Print the lines that run from the line with "9 a.m. Mass for Thanksgiving Day" to the line with "See other events", keeping both end lines, exactly as they appear in the entries below, and nothing else.

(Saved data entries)
#####

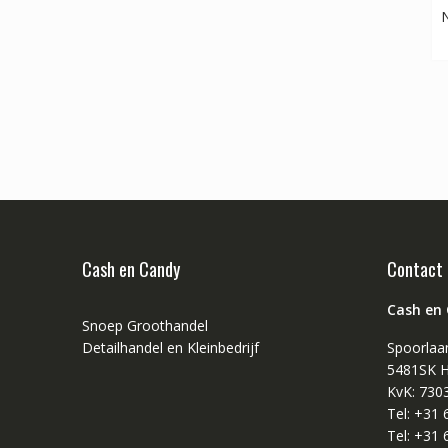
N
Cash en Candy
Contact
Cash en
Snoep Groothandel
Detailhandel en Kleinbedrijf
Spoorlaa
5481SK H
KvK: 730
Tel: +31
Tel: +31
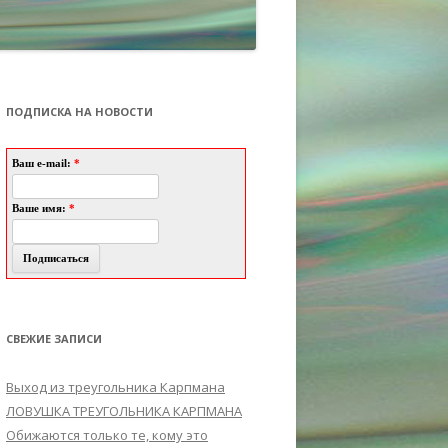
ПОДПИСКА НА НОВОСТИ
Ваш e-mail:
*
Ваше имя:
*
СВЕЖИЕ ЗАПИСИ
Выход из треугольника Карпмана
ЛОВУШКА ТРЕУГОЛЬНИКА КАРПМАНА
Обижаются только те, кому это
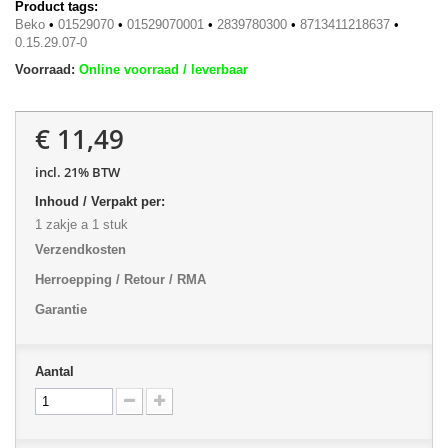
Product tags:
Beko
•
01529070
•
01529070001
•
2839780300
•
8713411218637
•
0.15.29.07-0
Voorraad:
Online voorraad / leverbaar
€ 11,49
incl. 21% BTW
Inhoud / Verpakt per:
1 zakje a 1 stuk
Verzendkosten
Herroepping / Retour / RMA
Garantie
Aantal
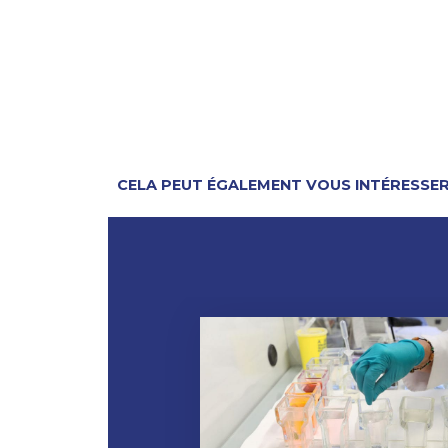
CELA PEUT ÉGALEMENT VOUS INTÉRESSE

#####

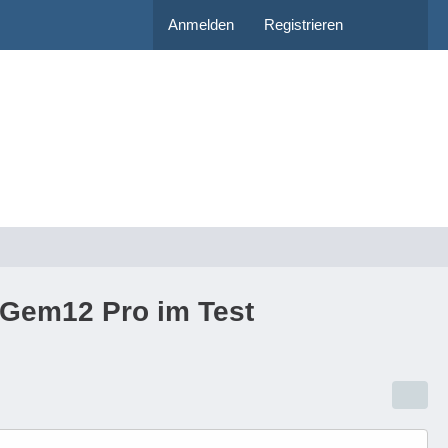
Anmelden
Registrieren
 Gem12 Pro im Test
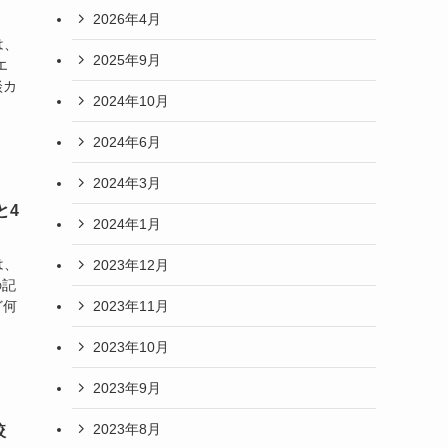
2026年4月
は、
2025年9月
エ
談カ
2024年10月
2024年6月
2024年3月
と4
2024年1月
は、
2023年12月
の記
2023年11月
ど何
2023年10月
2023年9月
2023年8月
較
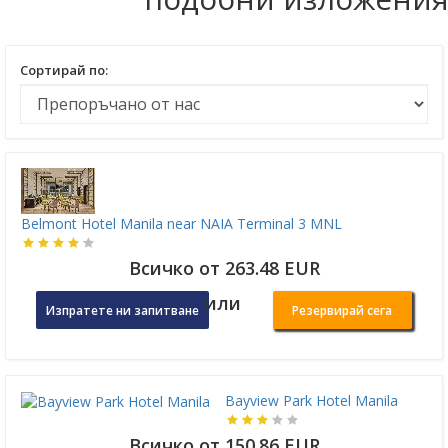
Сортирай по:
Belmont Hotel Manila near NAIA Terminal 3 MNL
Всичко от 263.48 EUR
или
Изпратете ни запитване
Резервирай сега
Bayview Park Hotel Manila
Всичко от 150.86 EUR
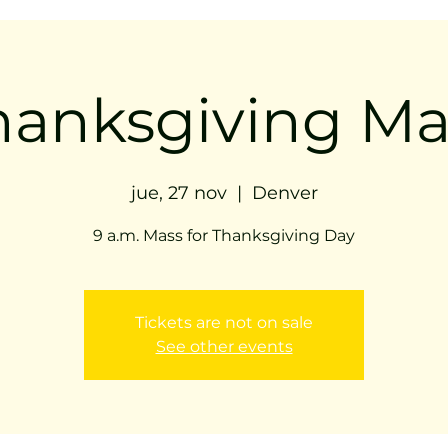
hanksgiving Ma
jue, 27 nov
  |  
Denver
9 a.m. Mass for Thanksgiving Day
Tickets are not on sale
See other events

#####

# WRITTEN RESPONSE
9 a.m. Mass for Thanksgiving Day
Tickets are not on sale
See other events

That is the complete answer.